— START INPUT RECORDS —
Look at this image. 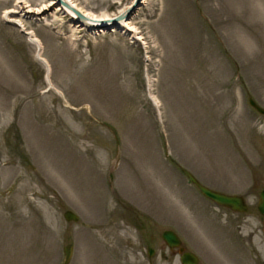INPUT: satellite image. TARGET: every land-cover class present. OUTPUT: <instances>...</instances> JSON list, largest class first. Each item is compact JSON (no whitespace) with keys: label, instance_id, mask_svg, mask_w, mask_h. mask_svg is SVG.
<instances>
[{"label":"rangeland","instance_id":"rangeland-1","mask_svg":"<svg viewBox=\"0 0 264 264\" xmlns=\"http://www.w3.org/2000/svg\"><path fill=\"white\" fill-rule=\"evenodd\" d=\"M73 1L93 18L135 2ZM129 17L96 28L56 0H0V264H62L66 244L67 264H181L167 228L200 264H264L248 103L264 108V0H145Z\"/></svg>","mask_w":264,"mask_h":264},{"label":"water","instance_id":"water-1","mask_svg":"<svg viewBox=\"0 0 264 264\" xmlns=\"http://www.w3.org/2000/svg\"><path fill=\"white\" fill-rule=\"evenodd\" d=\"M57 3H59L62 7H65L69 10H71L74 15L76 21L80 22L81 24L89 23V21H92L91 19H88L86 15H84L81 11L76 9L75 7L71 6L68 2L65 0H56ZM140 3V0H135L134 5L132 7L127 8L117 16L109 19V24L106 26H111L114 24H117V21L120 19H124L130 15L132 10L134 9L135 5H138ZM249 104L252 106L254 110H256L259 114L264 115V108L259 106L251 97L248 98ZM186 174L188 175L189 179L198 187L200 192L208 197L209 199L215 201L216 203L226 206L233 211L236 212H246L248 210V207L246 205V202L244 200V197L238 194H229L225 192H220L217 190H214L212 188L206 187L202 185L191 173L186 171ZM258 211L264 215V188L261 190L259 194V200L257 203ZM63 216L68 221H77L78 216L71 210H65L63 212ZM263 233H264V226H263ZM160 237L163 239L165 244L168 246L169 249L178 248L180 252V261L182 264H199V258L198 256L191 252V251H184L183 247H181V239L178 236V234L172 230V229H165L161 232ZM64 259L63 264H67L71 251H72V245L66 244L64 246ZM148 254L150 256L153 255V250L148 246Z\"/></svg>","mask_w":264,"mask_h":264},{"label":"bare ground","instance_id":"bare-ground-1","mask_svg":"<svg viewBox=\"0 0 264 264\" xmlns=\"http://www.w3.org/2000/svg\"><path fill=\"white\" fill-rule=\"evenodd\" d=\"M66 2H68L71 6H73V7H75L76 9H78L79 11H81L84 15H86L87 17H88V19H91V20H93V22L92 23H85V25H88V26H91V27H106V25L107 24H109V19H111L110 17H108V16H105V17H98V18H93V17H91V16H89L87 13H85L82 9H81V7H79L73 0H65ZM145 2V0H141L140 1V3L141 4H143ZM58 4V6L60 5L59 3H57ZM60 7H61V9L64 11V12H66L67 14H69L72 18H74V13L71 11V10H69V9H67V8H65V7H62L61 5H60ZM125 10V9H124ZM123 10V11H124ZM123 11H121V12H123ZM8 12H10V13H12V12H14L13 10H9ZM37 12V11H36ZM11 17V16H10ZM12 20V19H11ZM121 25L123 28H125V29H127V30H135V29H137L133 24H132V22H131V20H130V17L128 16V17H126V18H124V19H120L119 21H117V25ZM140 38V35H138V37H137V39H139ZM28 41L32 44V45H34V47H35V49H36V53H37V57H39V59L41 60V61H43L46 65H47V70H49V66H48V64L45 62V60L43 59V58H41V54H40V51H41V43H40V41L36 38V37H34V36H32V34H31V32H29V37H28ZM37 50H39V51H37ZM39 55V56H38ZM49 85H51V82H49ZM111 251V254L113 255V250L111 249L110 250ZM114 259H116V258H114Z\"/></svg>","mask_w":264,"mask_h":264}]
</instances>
— END INPUT RECORDS —
— START INPUT RECORDS —
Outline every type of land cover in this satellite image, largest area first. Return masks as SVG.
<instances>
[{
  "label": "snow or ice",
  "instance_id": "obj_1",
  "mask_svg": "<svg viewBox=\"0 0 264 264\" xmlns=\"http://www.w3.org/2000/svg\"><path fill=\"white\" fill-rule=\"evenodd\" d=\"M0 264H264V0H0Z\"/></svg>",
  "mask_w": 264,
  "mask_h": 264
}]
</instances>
— END INPUT RECORDS —
— START INPUT RECORDS —
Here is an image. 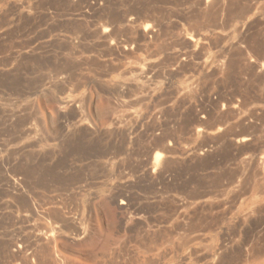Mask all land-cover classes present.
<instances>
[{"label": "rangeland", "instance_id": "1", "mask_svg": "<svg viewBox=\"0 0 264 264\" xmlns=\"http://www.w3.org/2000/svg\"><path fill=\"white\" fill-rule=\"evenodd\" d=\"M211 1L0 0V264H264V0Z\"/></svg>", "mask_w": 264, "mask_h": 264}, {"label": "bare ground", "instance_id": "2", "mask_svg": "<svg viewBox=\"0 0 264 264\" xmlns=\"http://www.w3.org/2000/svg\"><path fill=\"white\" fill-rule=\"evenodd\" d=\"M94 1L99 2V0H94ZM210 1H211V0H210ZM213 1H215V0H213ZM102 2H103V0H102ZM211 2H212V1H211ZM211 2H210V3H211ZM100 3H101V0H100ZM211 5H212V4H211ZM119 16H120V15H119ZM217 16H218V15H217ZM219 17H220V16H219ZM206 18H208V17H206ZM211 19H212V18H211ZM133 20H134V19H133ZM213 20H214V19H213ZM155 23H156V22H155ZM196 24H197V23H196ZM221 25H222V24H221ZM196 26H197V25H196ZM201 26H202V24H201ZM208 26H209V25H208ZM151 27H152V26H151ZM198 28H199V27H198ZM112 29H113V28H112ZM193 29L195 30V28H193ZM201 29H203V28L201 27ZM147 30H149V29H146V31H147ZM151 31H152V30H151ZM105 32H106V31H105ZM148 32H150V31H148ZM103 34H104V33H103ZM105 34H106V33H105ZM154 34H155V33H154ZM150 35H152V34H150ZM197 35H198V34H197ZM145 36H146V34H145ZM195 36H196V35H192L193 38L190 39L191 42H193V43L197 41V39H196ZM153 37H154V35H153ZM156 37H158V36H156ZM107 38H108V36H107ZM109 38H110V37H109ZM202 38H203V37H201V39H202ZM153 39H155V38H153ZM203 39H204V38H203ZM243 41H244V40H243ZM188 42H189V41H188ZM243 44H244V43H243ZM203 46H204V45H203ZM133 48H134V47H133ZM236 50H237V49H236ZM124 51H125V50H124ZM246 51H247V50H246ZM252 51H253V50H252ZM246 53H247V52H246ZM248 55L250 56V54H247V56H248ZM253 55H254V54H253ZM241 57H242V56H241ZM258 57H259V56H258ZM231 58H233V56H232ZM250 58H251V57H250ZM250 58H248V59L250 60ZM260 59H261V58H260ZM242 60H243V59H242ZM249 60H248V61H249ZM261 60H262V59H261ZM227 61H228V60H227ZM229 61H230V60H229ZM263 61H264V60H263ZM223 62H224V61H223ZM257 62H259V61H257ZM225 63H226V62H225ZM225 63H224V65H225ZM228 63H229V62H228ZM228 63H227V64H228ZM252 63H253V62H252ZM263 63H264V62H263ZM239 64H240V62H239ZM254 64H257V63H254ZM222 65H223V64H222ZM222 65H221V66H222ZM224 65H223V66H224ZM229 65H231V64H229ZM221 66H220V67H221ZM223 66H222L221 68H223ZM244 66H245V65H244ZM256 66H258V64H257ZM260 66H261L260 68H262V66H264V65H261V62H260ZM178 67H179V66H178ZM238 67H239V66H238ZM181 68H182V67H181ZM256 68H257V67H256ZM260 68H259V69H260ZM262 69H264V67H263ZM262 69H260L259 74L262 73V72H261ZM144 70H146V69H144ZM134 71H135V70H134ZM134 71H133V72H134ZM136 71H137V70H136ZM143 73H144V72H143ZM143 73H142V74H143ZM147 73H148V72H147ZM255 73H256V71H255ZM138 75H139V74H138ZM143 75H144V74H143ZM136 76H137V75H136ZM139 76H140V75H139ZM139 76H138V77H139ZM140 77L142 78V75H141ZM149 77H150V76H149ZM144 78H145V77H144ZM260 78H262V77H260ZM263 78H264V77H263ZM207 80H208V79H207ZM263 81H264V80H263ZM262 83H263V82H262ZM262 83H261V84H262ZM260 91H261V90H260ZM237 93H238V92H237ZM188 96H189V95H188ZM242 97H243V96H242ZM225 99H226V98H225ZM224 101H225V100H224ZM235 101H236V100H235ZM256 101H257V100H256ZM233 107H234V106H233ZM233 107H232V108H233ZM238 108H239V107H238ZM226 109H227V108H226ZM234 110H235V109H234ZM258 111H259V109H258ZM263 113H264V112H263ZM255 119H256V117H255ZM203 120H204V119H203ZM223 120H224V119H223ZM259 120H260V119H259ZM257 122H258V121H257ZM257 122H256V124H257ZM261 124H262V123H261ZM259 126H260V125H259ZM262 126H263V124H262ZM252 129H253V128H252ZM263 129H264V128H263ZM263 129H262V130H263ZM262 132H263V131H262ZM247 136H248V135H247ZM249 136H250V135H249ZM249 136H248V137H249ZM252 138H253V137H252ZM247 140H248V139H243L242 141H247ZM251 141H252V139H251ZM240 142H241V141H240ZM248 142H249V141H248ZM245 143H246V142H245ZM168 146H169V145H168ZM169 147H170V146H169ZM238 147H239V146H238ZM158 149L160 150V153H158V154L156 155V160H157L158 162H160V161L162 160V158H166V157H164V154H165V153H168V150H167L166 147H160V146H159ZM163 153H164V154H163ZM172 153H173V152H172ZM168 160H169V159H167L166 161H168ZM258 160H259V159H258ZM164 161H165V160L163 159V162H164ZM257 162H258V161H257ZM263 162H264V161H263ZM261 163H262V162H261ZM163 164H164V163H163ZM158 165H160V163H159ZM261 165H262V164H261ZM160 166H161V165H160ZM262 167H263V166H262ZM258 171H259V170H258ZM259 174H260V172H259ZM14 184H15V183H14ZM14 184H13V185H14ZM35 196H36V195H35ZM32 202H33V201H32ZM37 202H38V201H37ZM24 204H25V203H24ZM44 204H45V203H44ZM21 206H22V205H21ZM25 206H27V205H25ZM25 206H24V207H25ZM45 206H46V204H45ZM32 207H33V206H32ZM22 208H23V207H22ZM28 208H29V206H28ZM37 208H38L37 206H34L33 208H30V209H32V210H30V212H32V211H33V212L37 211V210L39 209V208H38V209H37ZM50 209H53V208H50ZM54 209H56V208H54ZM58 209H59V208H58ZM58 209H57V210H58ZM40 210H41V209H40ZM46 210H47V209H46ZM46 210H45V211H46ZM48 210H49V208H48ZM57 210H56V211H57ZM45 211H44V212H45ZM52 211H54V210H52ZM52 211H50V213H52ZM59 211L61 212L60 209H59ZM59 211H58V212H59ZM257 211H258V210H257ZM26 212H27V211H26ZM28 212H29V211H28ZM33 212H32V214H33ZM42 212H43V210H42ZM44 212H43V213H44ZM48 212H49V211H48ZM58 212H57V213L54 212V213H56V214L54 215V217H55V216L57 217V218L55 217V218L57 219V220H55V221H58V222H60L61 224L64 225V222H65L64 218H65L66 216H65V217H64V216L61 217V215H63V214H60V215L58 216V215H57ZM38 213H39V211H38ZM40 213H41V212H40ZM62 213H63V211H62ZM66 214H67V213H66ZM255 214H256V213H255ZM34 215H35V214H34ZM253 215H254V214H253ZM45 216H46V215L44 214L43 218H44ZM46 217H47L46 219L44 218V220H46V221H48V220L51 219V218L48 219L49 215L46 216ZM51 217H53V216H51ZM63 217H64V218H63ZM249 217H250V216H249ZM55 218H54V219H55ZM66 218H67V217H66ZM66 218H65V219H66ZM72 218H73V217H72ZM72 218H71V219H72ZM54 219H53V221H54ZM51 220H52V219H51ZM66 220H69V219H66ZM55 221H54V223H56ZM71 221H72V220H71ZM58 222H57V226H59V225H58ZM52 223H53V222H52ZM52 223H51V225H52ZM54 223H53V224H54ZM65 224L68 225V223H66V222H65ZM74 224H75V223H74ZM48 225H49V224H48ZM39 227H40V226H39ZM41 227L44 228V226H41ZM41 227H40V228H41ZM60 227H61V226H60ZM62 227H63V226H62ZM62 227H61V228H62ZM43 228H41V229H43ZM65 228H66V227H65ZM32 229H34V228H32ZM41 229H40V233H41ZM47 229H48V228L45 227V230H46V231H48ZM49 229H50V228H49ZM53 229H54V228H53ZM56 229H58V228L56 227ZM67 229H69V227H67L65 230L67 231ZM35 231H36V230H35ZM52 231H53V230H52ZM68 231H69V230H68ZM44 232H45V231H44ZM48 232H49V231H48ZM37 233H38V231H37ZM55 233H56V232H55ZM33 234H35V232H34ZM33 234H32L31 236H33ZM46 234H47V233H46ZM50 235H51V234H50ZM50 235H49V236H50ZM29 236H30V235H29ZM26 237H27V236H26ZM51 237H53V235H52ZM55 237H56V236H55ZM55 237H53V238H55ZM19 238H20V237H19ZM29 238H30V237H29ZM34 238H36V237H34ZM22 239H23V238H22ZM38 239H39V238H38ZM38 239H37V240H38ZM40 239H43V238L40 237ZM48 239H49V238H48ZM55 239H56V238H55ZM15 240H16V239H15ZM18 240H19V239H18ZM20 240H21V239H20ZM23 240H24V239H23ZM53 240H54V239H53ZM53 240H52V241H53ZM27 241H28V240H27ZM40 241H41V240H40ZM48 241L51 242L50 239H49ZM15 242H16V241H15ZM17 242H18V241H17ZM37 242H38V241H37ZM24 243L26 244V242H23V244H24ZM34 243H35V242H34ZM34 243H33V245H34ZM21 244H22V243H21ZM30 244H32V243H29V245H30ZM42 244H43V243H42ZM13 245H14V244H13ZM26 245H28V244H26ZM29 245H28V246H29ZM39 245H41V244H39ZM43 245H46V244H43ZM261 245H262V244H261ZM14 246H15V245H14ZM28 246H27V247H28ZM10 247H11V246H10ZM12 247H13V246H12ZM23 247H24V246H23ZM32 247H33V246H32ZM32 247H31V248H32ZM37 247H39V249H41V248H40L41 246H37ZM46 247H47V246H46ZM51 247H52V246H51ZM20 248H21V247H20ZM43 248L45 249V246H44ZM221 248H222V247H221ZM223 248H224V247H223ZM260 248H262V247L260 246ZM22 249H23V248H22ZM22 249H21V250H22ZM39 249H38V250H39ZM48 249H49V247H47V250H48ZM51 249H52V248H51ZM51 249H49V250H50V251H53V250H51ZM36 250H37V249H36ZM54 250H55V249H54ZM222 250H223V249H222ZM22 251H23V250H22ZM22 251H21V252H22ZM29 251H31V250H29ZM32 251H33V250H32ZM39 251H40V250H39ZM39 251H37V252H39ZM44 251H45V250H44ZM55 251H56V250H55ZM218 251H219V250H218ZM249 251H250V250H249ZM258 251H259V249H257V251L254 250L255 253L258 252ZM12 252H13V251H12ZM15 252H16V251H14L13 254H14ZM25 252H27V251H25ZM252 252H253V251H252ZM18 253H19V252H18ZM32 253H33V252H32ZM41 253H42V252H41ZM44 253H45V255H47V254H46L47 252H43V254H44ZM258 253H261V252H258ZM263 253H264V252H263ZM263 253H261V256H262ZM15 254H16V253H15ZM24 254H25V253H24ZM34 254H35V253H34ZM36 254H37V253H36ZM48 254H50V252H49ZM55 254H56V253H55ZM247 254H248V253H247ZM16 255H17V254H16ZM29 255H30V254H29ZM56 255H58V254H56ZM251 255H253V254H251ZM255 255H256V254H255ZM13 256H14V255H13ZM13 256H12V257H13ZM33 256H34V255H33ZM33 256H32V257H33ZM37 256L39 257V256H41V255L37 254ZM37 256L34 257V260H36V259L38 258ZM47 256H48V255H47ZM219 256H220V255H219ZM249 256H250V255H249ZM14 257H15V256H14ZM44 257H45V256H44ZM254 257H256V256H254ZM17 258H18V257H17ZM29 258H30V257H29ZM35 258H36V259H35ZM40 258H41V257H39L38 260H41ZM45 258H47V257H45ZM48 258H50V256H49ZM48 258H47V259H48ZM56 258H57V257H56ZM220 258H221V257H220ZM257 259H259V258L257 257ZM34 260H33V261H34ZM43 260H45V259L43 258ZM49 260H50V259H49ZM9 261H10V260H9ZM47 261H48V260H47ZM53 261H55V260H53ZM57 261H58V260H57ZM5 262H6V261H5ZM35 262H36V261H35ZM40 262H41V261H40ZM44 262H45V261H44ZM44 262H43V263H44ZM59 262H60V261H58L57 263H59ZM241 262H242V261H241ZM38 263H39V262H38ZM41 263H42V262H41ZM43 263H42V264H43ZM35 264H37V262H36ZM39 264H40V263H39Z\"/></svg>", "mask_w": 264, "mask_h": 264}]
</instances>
— END INPUT RECORDS —
### [WHAT THIS TASK INVOLVES]
Which lines in the records above contain the string "Outline", matching case exactly? Show each of those lines in full.

### [OUTPUT FOR THIS EXERCISE]
Outline every type of land cover in this satellite image, largest area first. Return masks as SVG.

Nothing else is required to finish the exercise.